:: Enunciado a ::
Edita las filas comenzando por la primera y terminando en la que contiene "pink diamond at", ambas incluidas: sustituye "trapezoid" por "quadrilateral" y deja todo lo demás igual.

:: Texto proporcionado ::
--- --- ---
La música sacra: LAS PIEDRAS, LOS SONIDOS, LOS COLORES DE LA CASA DE DIOS
Mons. Mauro Piacenza :
La música sacra
entre los bienes culturales
de la Iglesia.
El Santo Padre Juan Pablo II, de santa memoria, quiso celebrar en el 2003 el
centésimo aniversario del Motu propio de San Pío X “Tra le sollecitudini”,
que delinea todavía válidamente las características de la música sacra,
según la “mens” de la Iglesia católica (Juan Pablo II, Quirógrafo sobre la
música sacra “Movido por el vivo deseo”, 23 de noviembre 2003, n 1; cfr. Pío
X, Motu proprio sobre la música sacra “Tra le sollecitudini”).
La música sacra se configura esencialmente como parte integrante de la
liturgia divina , teniendo como fin “la gloria de Dios y la santificación de
los fieles” (Concilio Ecuménico Vaticano II, Constitución sobre la Sagrada
Liturgia Sacrosanctum Concilium, 120). En esto la música sacra se coloca en
el álveo de una tradición viva, que hunde sus raíces hasta llegar a las
primitivas comunidades cristianas, exhortadas por el apóstol Pablo “a cantar
a Dios de corazón y con gratitud salmos, himnos y cánticos inspirados” (Col
3, 16; cfr. Ef 5, 19).
Pero para que la música sacra pueda llamarse de verdad así debe poseer
algunas características bien delineadas en los textos del magisterio
pontificio. Debe expresar ante todo santidad, poseer el sentido de la
oración y constituir tanto un medio de elevación del espíritu a Dios como
una ayuda para los fieles en la “participación activa en los sacrosantos
misterios y en la oración pública y solemne de la Iglesia” (“Tra le
sollecitudine”, Proemio); debe presentar adherencia a los textos bíblicos y
eucológicos, consonancia con los tiempos litúrgicos y correspondencia a los
gestos y contenidos de una celebración.
Un segundo principio caracterizante debe ser la bondad de las formas, por lo
que la música sacra debe ser “ verdadero arte”, adornada por una dignidad y
belleza capaz de introducir en los sagrados Misterios. Finalmente - y éste
es un punto especialmente delicado - debe saber conjugar a las legítimas
exigencias de adaptación y de inculturación - exigidas tanto por la difusión
de la Iglesia entre los varios pueblos y culturas, como por la adecuación a
los tiempos - el requisito de la universalidad, que se individua cuando una
composición es en todo lugar y tiempo percibida como sagrada.
--- --- ---
:: Filas ::

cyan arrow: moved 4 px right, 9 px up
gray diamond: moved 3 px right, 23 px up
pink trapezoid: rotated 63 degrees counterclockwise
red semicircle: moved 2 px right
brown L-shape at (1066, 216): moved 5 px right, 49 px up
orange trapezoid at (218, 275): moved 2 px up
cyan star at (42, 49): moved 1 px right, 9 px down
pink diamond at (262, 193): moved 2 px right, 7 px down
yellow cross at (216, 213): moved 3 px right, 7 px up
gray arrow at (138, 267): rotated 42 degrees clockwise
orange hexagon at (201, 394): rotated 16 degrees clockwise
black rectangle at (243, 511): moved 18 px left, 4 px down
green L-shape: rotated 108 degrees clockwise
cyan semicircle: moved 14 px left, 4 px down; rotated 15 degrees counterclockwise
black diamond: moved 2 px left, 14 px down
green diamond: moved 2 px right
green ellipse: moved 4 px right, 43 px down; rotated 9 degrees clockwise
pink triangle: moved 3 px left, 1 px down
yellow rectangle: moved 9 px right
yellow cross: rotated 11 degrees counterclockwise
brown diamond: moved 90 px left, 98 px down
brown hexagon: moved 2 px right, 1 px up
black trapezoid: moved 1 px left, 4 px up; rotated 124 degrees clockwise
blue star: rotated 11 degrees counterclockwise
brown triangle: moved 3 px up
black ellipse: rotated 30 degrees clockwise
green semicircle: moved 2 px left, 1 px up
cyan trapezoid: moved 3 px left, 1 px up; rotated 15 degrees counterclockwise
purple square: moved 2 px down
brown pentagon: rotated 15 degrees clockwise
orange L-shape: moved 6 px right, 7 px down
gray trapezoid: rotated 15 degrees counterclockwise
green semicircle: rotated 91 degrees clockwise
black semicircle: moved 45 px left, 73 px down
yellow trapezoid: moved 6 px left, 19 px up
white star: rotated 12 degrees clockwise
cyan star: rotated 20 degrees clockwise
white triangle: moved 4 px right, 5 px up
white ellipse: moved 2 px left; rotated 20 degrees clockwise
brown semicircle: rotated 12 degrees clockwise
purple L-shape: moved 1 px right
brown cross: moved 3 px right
--- --- ---
:: Enunciado b ::
En el texto sobre la música sacra, ¿qué fin tiene la música sacra como parte integrante de la liturgia divina?

:: Respuesta a ::
cyan arrow: moved 4 px right, 9 px up
gray diamond: moved 3 px right, 23 px up
pink quadrilateral: rotated 63 degrees counterclockwise
red semicircle: moved 2 px right
brown L-shape at (1066, 216): moved 5 px right, 49 px up
orange quadrilateral at (218, 275): moved 2 px up
cyan star at (42, 49): moved 1 px right, 9 px down
pink diamond at (262, 193): moved 2 px right, 7 px down

:: Respuesta b ::
La gloria de Dios y la santificación de los fieles.